__REQUIREMENT 1__. In the saved entries, quote everything from the line containing "(mV), per the photograph below." down to the line containing "Measurement: 15 °", with both of those lines included. Omit the pictures.

__SOURCE TEXT__.
============

Mortage Rates Lowest Since 2016

“There is a tug of war in the financial markets between weaker business sentiment and consumer sentiment,” says Sam Khater, Freddie Mac’s chief economist. “Business sentiment is declining on negative trade and manufacturing headlines, but consumer sentiment remains buoyed by a strong labor market and low rates that will continue to drive home sales into the fall.”

Freddie Mac reports the following national averages for the week ending Aug. 8:

  • 30-year fixed-rate mortgages: averaged 3.60%, with an average 0.6 point, falling from last week’s 3.75% average. Last year at this time, 30-year rates averaged 4.59%.
  • 15-year fixed-rate mortgages: averaged 3.05%, with an average 0.5 point, falling from last week’s 3.20% average. A year ago, 15-year rates averaged 4.05%.
Source: Freddie Mac

Home Loan Interest Rates Inch Up

After three weeks of mostly staying steady, average mortgage rates rose this week. Rates still remain at multiyear lows, keeping borrowing costs low for those shopping for homes this summer.

============

Saved entries
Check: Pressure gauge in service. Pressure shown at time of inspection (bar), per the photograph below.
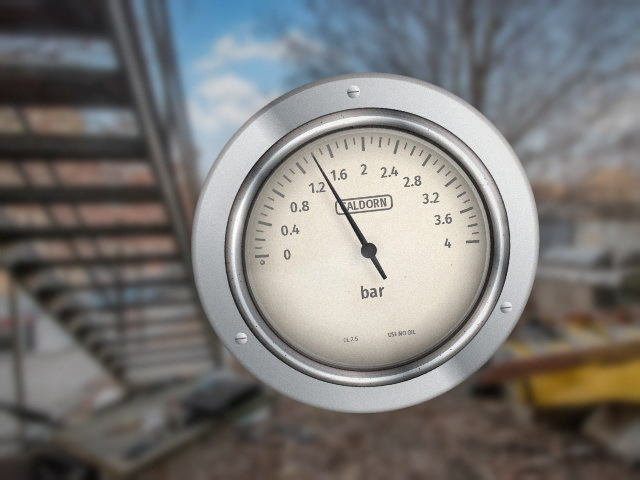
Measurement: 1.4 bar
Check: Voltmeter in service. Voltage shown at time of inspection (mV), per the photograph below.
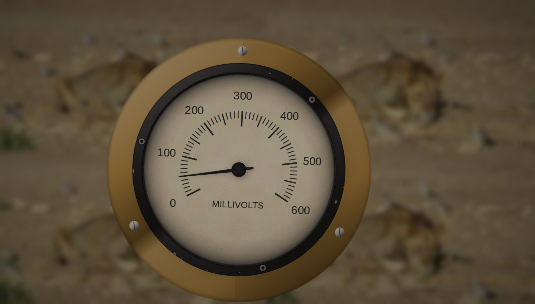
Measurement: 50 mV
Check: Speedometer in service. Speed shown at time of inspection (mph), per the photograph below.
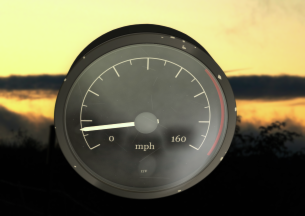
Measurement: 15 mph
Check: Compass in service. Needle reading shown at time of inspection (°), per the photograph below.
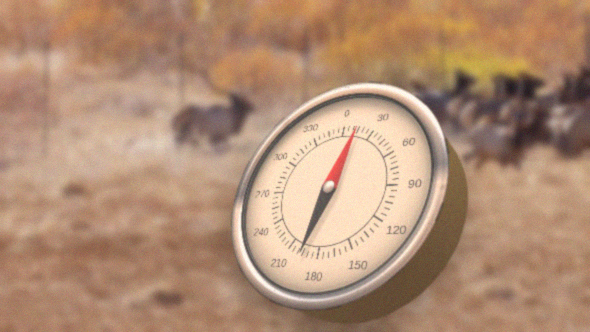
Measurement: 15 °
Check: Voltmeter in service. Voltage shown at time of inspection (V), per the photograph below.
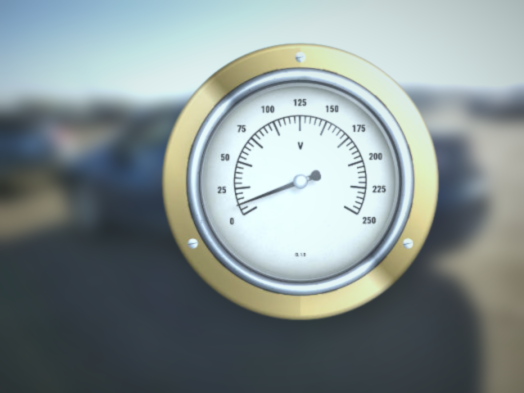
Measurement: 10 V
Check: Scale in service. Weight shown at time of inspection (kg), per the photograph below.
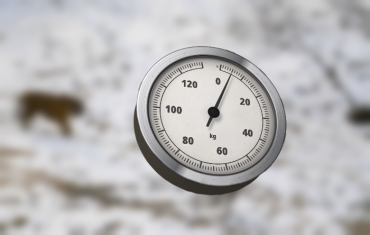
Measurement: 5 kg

============

__REQUIREMENT 2__. Continue the mortgage rates article from where it ends.

__RESPONSE 1__.
Check: Voltmeter in service. Voltage shown at time of inspection (mV), per the photograph below.
Measurement: 50 mV
Check: Speedometer in service. Speed shown at time of inspection (mph), per the photograph below.
Measurement: 15 mph
Check: Compass in service. Needle reading shown at time of inspection (°), per the photograph below.
Measurement: 15 °

__RESPONSE 2__.
“Despite this slight increase in rates, home buyers are taking advantage of the multiyear low rates in droves, which is evident in the consistently higher refinance and purchase application volumes. The improvement in housing demand should provide sufficient momentum for the housing market and economy during the rest of the year,” says Sam Khater, Freddie Mac’s chief economist.

Freddie Mac reported the following national averages for the week ending July 18:

  • 30-year fixed-rate mortgages: averaged 3.81%, with an average 0.6 point, up from last week’s 3.75%. Last year at this time, 30-year rates averaged 4.52%.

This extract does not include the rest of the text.